Say we have two integers $n$ and $k$, such that $0 < k < n$ and $gcd(n, k) = 1$.
Why is it that if we take every integer $x\in\{0,\dots, n-1\}$ and compute $k\cdot x \ (mod \ n)$, we get as remainders all numbers from $0$ to $n-1$, with no repeats?
In other words, why is $\ f:\{0,\dots,n-1\}\rightarrow\{0,\dots,n-1\}$, $\ f(x)=k\cdot x\ (mod\ n)$ a bijection for $k,n\in\mathbb{N},\ gcd(k,n)=1$?
On
See below for a few ways to prove it. $ $ OP is $\rm\, c,d = k,0\,$ below.
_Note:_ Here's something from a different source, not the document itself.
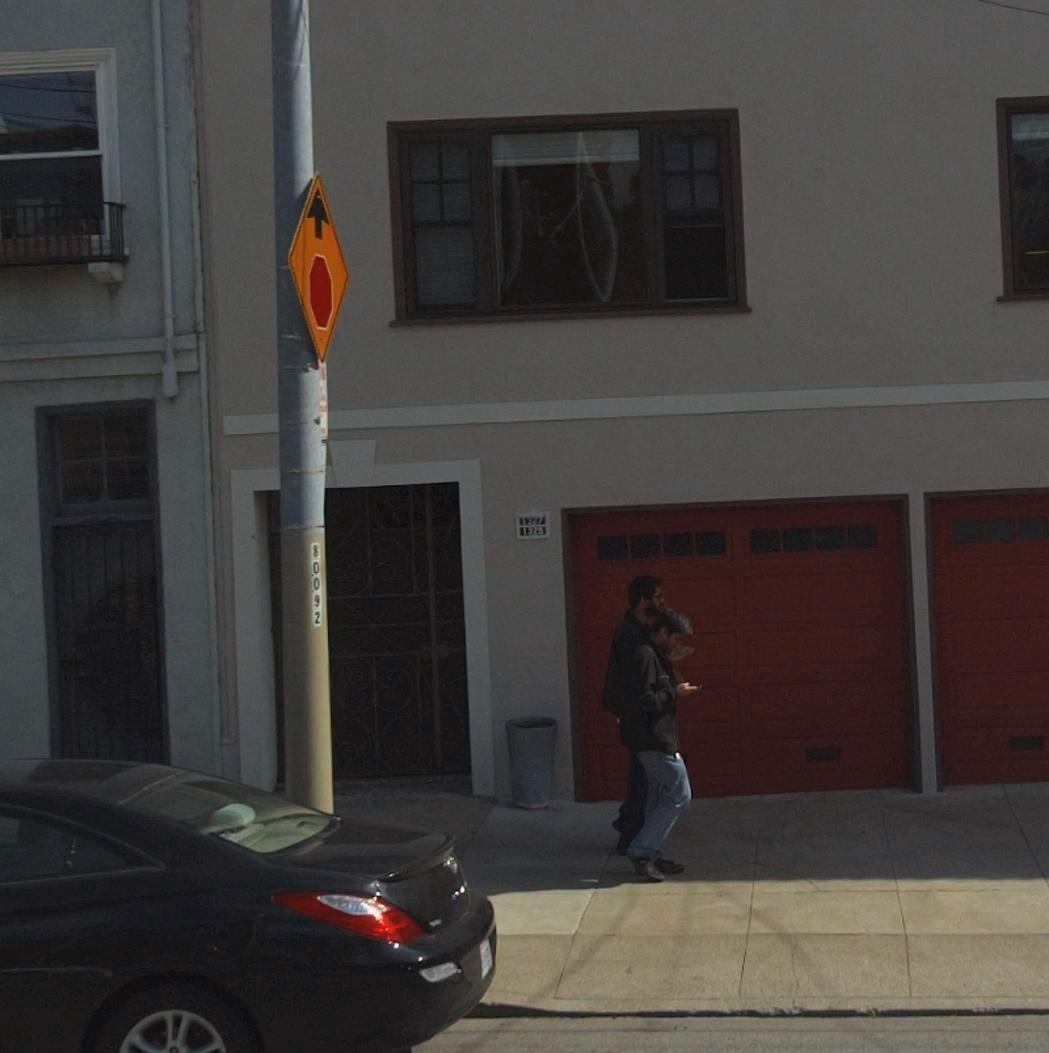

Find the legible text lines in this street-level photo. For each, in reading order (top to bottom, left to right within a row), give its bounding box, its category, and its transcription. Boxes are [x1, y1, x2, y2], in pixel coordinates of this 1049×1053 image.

[520, 516, 544, 526] StreetNumber: 1327
[522, 526, 544, 536] StreetNumber: 1325
[311, 543, 321, 625] None: 80092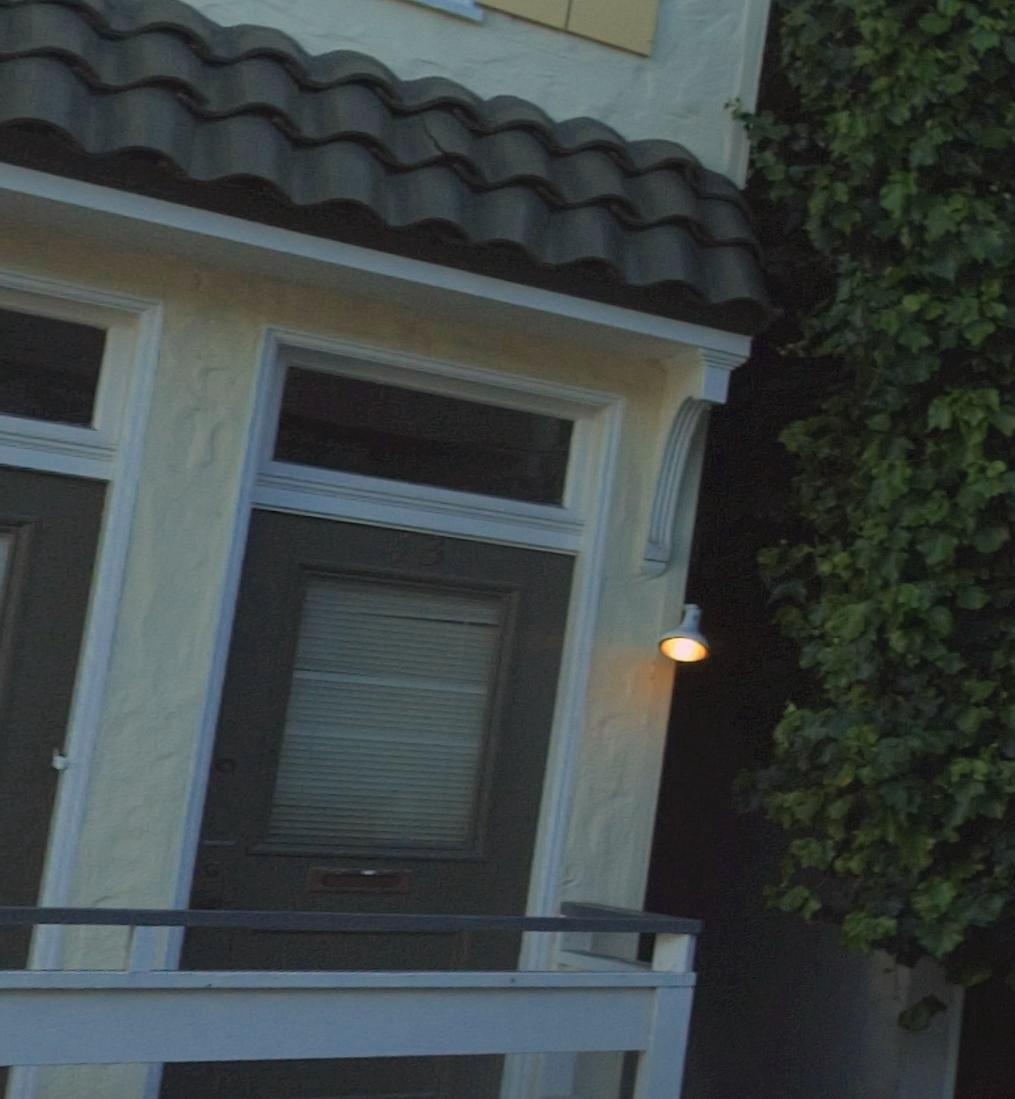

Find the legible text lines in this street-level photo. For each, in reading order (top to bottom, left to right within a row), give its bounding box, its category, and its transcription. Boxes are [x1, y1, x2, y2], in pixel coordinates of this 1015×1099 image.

Theorem $\ $ The following are equivalent for integers $\rm\:c,d, n.$
$(1)\rm\ \ \ gcd(c,n) = 1$
$(2)\rm\ \ \ c\:$ is invertible $\rm\,(mod\ n)$
$(3)\rm\ \ \ x\to cx+d\:$ is $\:1$-$1\:$ $\rm\,(mod\ n),\,$ i.e. $\rm\,c\,$ is cancellable $\rm\!\bmod n,\,$ i.e. $\rm\,cx\equiv cy\Rightarrow x\equiv y$
$(4)\rm\ \ \ x\to cx+d\:$ is onto $\rm\,(mod\ n)$
Proof $\ (1\Rightarrow 2)\ $ By Bezout $\rm\, gcd(c,n)\! =\! 1\Rightarrow cd\!+\!kn =\! 1\,$ for $\rm\,d,k\in\Bbb Z\,$ $\rm\Rightarrow cd\equiv 1\!\pmod{\! n}$
$(2\Rightarrow 3)\ \ \ \rm cx\!+\!d \equiv cy\!+\!d\,\Rightarrow\,c(x\!-\!y)\equiv 0\,\Rightarrow\,x\!-\!y\equiv 0\,$ by multiplying by $\rm\,c^{-1}$
$(3\Rightarrow 4)\ \ $ Every $1$-$1$ function on a finite set is onto (pigeonhole).
$(4\Rightarrow 1)\ \ \ \rm x\to cx\,$ is onto, so $\rm\,cd\equiv 1,\,$ some $\rm\,d,\,$ i.e. $\rm\, cd+kn = 1,\,$ some $\rm\,k,\,$ so $\rm\gcd(c,n)=1$
See here for a conceptual proof of said Bezout identity for the gcd.
The assumptions imply that $k$ is invertible $\pmod n$. More precisely, Bezout tells us that $\gcd(n,k)=1$ implies the existence of integers $a,b$ such that $ak+bn=1$. We note that $ak\equiv 1 \pmod n$ so $a$ is a multiplicative inverse of $k\pmod n$.
Your claim follows at once from this. To see that a residue class $r$ is in the image of multiplication by $k$, we note that $k\times a\times r \equiv r \pmod n$. Thus the map is surjective (and as it is a map between finite sets of the same size, surjective implies bijective).
As another argument, note that the map is injective since $$k\times r_1\equiv k\times r_2\pmod n\implies n\,|\,k(r_1-r_2)$$
But, since $\gcd(n,k)=1$ this implies $n\,|\,r_1-r_2$. Again, since this is a map between finite sets of the same size, injective implies bijective.